I don’t know how to talk to kids—small-people small talk—so I didn’t try. Rachael didn’t seem to mind. She seemed content to ignore me. Were all pre-adolescent girls this self-composed? I was relieved to hear the front door open. Hal could have his non-job back. There was even enough take-out left—I had over-ordered as usual—for him to have supper if he hadn’t eaten. Only, it wasn’t Hal. It was Sarah, and Sarah was not pleased.
“What are you doing here?” is not a proper substitute for hello. You can’t exactly return the greeting.
“Hal…,” I began my explanation.
But Sarah interrupted. “Where is Hal? What are you doing with my child?”
Feeding her was the obvious reply, but I didn’t have the chance to answer.
“Rachael, go to your room immediately!”
Rachael was giving her mother the same we-live-on-separate-planets attention she had been giving me.
“Now!”
Rachael put down her plate, picked up her still half-full carton of shrimp chow mein and walked off to her room without a word. There was a burst of applause from the game show audience.
I can think of no positive connotations of fire when applied to human actions or emotions. People “flame out.” The stage beyond being pissed off with someone is being “burned up” with them. We all have sense enough to steer clear of folks with “fiery passions” and know that anyone “with fire in their eyes” is likely a dangerous sociopath. “Fire and brimstone” is just bullshit. And, of course, there is always “ready aim fire.” Maybe Sarah had just had a bad day, a bad trip, a bad flight. She was dragging a suitcase when she came in. In any event, she ignited.
The gist of her explosion—if an explosion can have a gist—was that I was a predatory pedophile. She had learned from Hal that I had taken Rachael off to my apartment—her in her flimsy nightgown—the night of the fire and had kept her there for hours before he could find her. Rachael hadn’t been the same since that night, though she refused to discuss what happened. She had started asking for apple juice, which she would never touch before. Rachael said I had given her apple juice. What had I put in it? Rachael had been upset by the sounds of fucking she heard from my upstairs room, upset more than she should have been, as if it triggered a traumatic memory. Now this, seducing her in her own home.
“I always thought you were creepy,” Sarah said. “I checked you out on the sex-offenders list. You weren’t there, but that’s just New York. I don’t know where else you’ve been, what you are escaping from.”
I wondered how Hal lived with this. Rage isn’t pretty. I was still holding my plate of food. The TV had cut to a drug commercial, and the speed-reader voice-over was racing through the side effects.

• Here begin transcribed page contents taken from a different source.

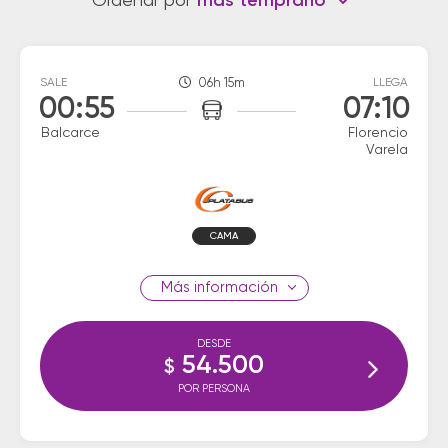
Ordenar por
más temprano
SALE
06h 15m
LLEGA
00:55
07:10
Balcarce
Florencio
Varela
CAMA
información
DESDE
54.500
$
POR PERSONA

Somewhere in Genesis—the Bible may be meaningless, but it is sometimes fun—boss god orders Sarah’s name to be changed from Sarai, quarrelsome, to Sara, noblewoman. Good god, as they say, but his fixes don’t always stick.
I put down my plate and chopsticks and stood up. There was no point in trying to extinguish this conflagration. My words would only turn into steam. “You’re wrong,” is all I said as I brushed past her and out the door.
“May you burn in hell,” were her final words.
It’s been quiet since then. As far as I can tell, Hal never returned. Rachael goes somewhere else after school. I’m thinking of moving. This place is too big for one person. Maybe something more rural, back to the country. I really don’t need to be in the city. A cabin would be nice, a cabin with a fireplace.